[Short problem A]
In the print-pricing thread, which lab does Pure say will print the photos?
[Short problem B]
Write the next part of the print-pricing thread, picking up after its final line.
## Start Article
# Fair Pricing



## Pure (Jun 11, 2009)

*4" x 5"* 
*4" x 6"* 
*5" x 7"* 
*6" x 9"* 
*8" x 10"* 
*8" x 12"* *
9" x 12"*
*10" x 13"* 
*10" x 15"* 
*11" x 14"* 
*12" x 18"* 
*16" x 20"*
*16" x 24"* 


I'm trying to find fair pricing for these size prints.  I'm far from a pro, but my work isn't point and shoot.  Being 18 is somewhat a disadvantage because I don't want to highball potential customers, or low ball myself.  Not to mention I don't want to come across as arrogant by charging too much.  All of these prints will be of theater/musical shows, not landscapes, etc.


----------



## MBasile (Jun 11, 2009)

The first step to figuring out pricing is figuring out your cost. Are you going to be printing these at home, or having them printed professionally?


----------



## Pure (Jun 11, 2009)

MBasile said:


> The first step to figuring out pricing is figuring out your cost. Are you going to be printing these at home, or having them printed professionally?




A lab, mpix.


----------



## Big Mike (Jun 11, 2009)

One way to think about it is that you are selling an image...which is also to say that you are selling your hard work and expertise in capturing that image and creating the finished image.  

So the size of the paper isn't really much of a factor....or maybe it shouldn't be.  

Really, if it's only going to cost you a couple dollars more for an 8x10 than a 4x6...should they be $30 difference in price?


----------



## Jim Gratiot (Jun 11, 2009)

Pure said:


> I'm trying to find fair pricing for these size prints. I'm far from a pro, but my work isn't point and shoot. Being 18 is somewhat a disadvantage because I don't want to highball potential customers, or low ball myself. Not to mention I don't want to come across as arrogant by charging too much. All of these prints will be of theater/musical shows, not landscapes, etc.
## End Article
## Start Recorded data
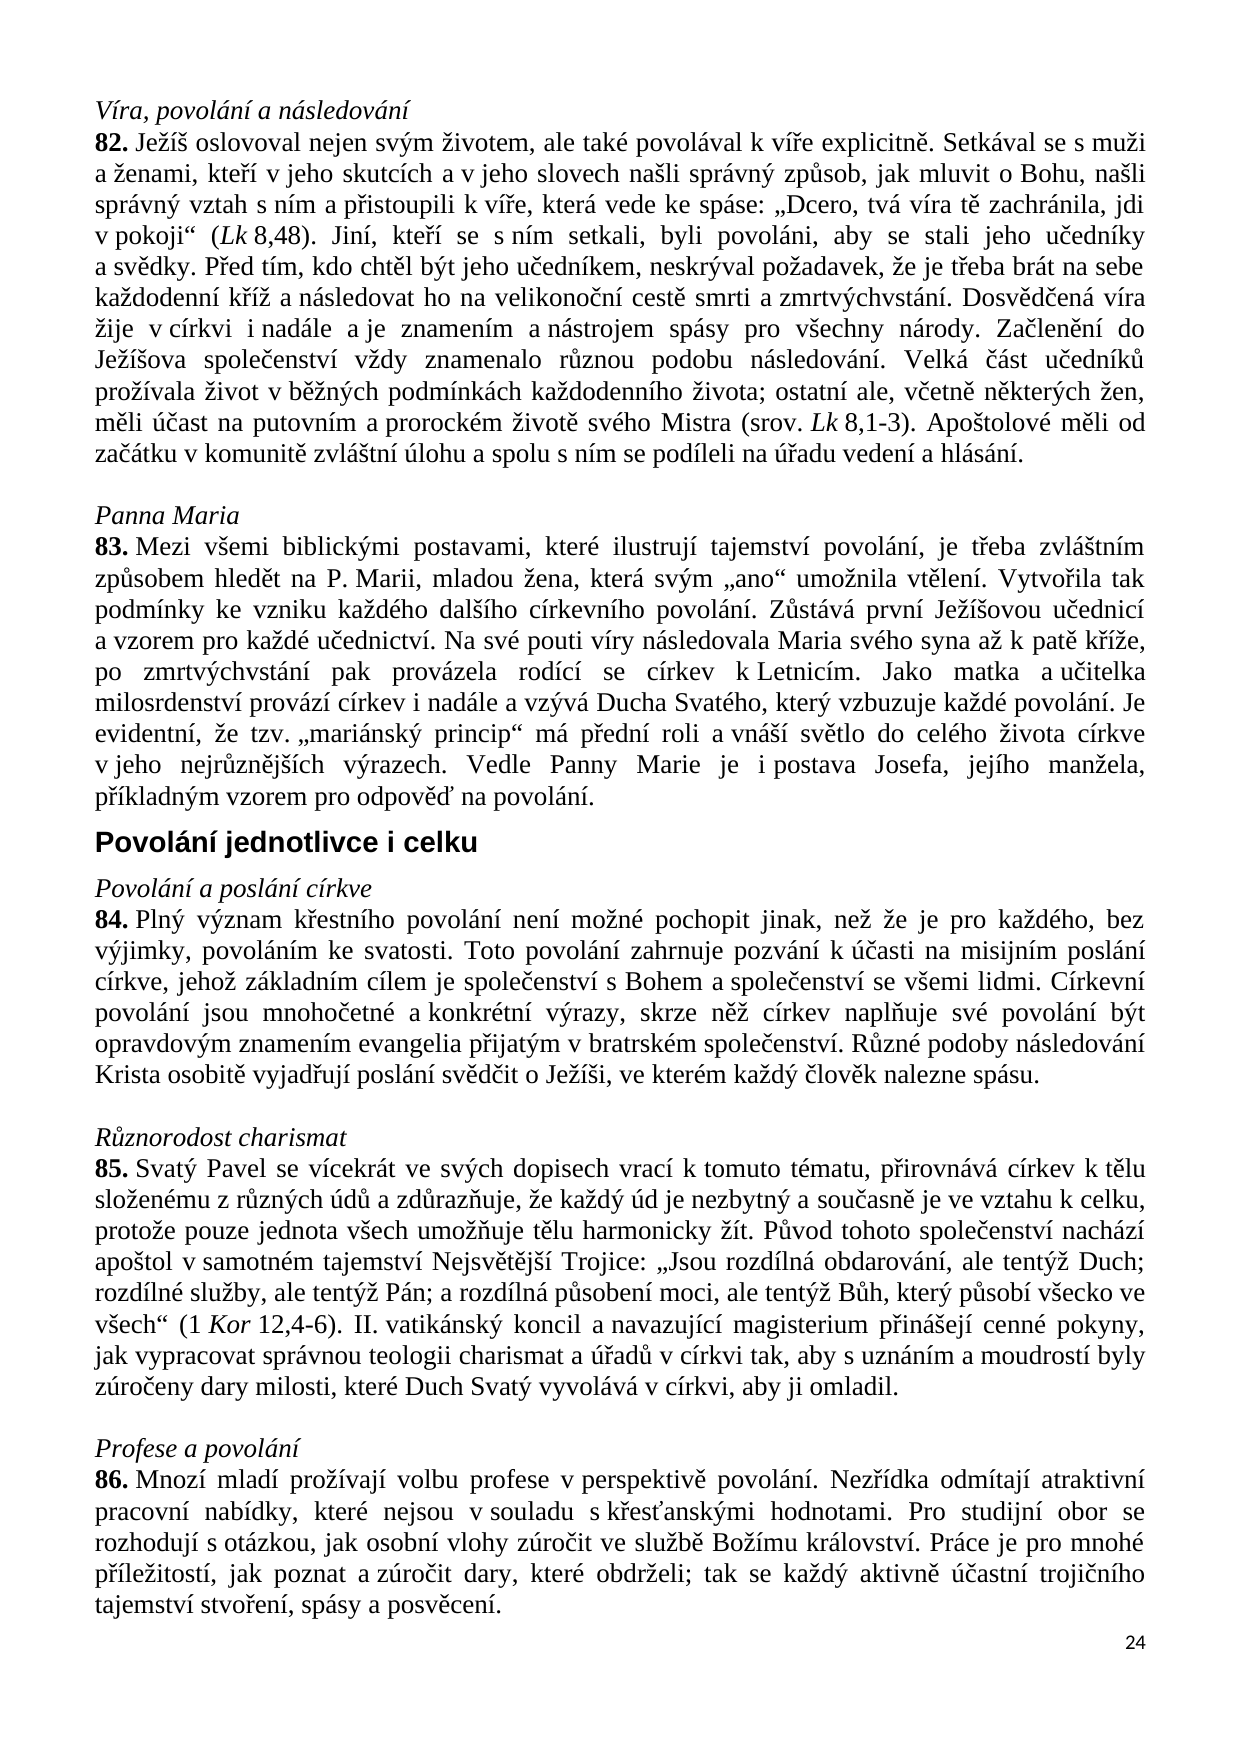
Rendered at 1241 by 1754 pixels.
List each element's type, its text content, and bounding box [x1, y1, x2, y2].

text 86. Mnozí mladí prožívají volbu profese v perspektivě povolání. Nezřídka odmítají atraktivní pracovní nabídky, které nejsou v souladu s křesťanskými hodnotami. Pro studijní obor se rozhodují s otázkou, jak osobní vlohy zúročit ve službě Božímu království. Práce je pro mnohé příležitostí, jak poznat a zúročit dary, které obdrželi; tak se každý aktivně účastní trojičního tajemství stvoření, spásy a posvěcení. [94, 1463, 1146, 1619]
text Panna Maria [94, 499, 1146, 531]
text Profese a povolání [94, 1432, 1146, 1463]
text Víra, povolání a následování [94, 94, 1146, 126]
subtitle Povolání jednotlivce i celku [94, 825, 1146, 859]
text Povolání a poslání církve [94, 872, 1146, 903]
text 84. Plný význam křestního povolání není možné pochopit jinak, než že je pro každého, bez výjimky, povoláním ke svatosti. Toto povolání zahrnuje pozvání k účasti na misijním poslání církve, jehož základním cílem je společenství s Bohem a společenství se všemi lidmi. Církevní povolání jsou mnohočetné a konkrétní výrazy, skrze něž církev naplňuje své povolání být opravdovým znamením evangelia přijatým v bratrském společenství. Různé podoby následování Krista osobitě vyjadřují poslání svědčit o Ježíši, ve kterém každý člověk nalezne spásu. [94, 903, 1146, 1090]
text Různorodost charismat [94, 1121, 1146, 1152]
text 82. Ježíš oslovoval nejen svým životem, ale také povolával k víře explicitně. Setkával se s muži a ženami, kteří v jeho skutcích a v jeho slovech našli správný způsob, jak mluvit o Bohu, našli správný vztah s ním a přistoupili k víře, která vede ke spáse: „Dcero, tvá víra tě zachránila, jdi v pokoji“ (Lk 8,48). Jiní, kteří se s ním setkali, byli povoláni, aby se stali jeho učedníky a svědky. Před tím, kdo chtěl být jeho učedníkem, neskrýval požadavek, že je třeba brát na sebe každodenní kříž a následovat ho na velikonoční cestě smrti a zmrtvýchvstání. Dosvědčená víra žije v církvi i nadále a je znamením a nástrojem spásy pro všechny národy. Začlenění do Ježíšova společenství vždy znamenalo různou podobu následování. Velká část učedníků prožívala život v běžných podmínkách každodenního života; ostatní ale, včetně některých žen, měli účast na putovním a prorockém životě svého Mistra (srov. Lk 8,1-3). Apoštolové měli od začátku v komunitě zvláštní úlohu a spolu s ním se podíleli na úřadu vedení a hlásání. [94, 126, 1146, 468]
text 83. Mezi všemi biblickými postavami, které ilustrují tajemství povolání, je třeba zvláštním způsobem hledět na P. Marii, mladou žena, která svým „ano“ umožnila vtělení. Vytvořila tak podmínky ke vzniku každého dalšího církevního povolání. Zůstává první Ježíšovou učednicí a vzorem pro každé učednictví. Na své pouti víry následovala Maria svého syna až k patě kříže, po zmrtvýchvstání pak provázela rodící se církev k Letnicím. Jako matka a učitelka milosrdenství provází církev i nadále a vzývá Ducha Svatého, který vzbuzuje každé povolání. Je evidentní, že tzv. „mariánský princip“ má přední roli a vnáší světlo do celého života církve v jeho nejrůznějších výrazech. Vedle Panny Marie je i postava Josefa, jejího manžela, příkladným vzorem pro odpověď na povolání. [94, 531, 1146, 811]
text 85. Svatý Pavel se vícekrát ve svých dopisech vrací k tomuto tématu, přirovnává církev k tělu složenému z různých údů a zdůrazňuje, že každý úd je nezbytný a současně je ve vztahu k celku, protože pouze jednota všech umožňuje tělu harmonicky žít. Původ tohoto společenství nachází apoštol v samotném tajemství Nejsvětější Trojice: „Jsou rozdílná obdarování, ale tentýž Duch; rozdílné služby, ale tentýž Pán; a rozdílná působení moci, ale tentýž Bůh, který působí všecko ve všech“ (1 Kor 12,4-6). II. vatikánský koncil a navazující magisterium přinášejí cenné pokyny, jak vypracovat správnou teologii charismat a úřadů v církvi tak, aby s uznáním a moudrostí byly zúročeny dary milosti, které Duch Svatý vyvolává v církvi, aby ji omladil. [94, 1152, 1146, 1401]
## End Recorded data
## Start Recorded data
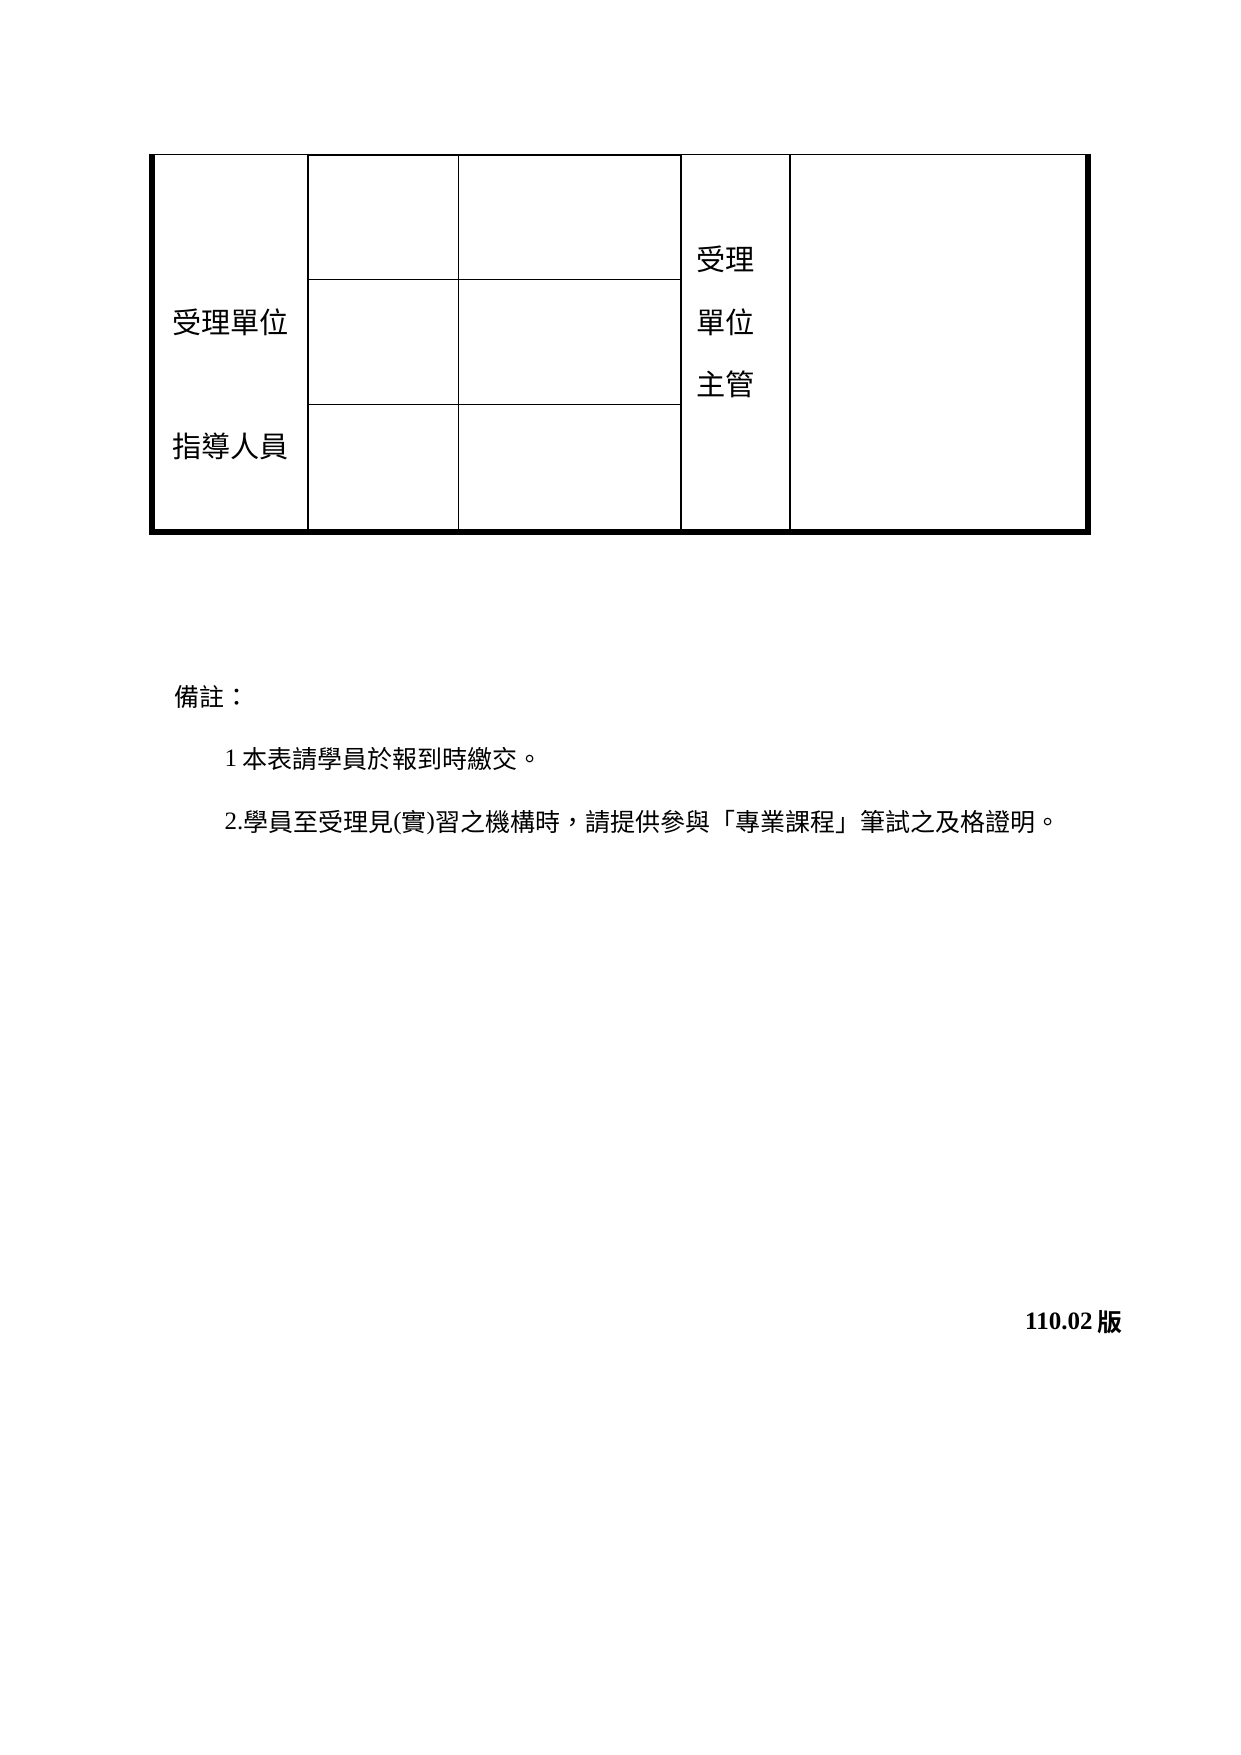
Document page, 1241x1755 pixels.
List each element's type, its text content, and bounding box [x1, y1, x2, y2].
## End Recorded data
[Task response A]
Mpix.

[Task response B]
First off, if you do it right, quoting a high price will come across as confident, not arrogant. Second, being 18 shouldn't be a disadvantage unless you let it. Although some people are naturally biased against younger photographers, a really good portfolio and a professional attitude is generally more important than your age.

As for pricing, I'd take a look at a dozen or so photography sites and see what they're charging for these types of prints.  Take the average, and you'll get a pretty good sense of what the market will bear.

Good luck!


----------



## atbawrps (Jun 11, 2009)

Are you selling paper or are you selling art?


----------



## MBasile (Jun 11, 2009)

My pricing is as follows:
10x6.7 Petite Print (Paper)-34.49
16x10.7 Small Print (Paper)-35.99
23.9x16 Medium Print (Paper)-43.99
32x21.4 Large Print (Paper)-50.99
36x24.1 Grande Print (Paper)-75.99

The prints come from ImageKind.com. They aren't the cheapest, but I've used them before and like their quality. I took the price of the print and added $x for the smaller two sizes, $y for the Medium and Large, and $z for the Grande, increasing the mark up as I got to each higher category (this prevents the smaller prints form being relatively expensive).


----------



## KmH (Jun 11, 2009)

Pure said:


> *4" x 5"*
> *4" x 6"*
> *5" x 7"*
> *6" x 9"*
> ...


I wonder if you've given thought to how you will handle all the differing aspect ratios you have in your list of sizes. 

How will you crop if a client wants a 5x7, an 8x10, and a 12x18 of the same image. That's 3 different aspect ratios.

I would drop all the sizes that are a 3:2 aspect ratio.

If you're willing to do a little reading visit www.ASMP.org (American Society of Media Photographers) because they have information that would help you determine what your pricing should be.


----------



## msf (Jun 12, 2009)

Pure said:


> *4" x 5"*
> *4" x 6"*
> *5" x 7"*
> *6" x 9"*
> ...



I would suggest have different combinations of sizes on an 8x10 sheet, instead of selling individual 4x6, etc.  Dont forget 20x20, 20x24, 30x40, etc.   And canvas.



KmH said:


> Pure said:
> 
> 
> > How will you crop if a client wants a 5x7, an 8x10, and a 12x18 of the same image. That's 3 different aspect ratios.
> ...


----------



## KmH (Jun 12, 2009)

msf said:


> But 5x7 and 8x10 are some of the most popular sizes.


Yes they are, and neither are a 3:2 aspect ratio.


----------



## musicaleCA (Jun 12, 2009)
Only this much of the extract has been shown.